Утренний воздух покинутого города был прохладен и свеж. Длиннющая «китайская стена» многоэтажки отбрасывала тень на сквер, по которому они двинулись, форсировав Можайское шоссе. Сквер слегка зарос, причем кое-где обыденные березки и клены были опутаны неприятного вида бурыми лианами, с которых свисало перепутанное мочало.
Впереди виднелась почти пустая парковочная площадка, посередине которой дико выделялся ярко-оранжевый «Хаммер» с аэрографией в виде летящих винтовых истребителей. Кто-то старался, украшал этот огромный и никчемный в общем-то автомобиль. Чтобы он теперь тут поржавел и сгнил, если только особо глупый мародер или брат-сталкер сдуру не заведет и не попытается уехать.

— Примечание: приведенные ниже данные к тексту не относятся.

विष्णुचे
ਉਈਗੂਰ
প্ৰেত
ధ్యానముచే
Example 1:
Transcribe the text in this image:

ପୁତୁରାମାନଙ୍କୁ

Передвижение по Зоне на колесном транспорте Упырь не одобрял. Были мастера, катались, но до добра это чаще всего не доводило. Технику Зона не любит. Пешочком, на своих двоих – а где и на четырех – вот это правильно.

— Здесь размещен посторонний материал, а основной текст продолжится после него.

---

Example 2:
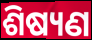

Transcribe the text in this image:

ଶିଷ୍ୟଣ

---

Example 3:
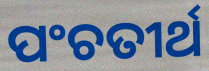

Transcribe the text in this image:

ପଂଚତୀର୍ଥ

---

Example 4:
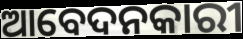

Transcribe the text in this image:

ଆବେଦନକାରୀ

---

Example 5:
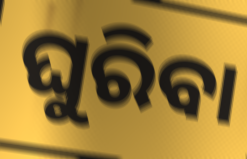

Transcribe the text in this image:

ଘୁରିବା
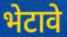
भेटावे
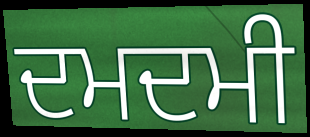
ਦਮਦਮੀ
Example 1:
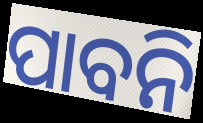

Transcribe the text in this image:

Бармаглот приотстал, рассматривая что-то на деревце у дорожки.
– Что там у тебя? – окликнул его Упырь.
– Воробей, – отозвался Бармаглот.
– А что ты на него уставился?
– Во-первых, ты давно воробья в Зоне видел? А во-вторых, у него зубы.
Упырь опешил и вернулся к Бармаглоту. Тот пялился на серую птичку, сидевшую на ветке метрах в трех над землей. Птичка – точнее, воробей, – в ответ пялилась на Бармаглота. Чирикнула, открыв клюв, и Упырь в самом деле увидел внутри мелкие зубы, словно у пираньи.
– Херня какая, – с отвращением сказал Упырь, испытывая сильнейшее желание вытащить пистолет и разнести мутанта в клочья.
– Ну.
– Идем, пока он тебя не сожрал. – Упырь дернул товарища за куртку. Бармаглот с сожалением оторвался от созерцания птицы и пошел за Упырем.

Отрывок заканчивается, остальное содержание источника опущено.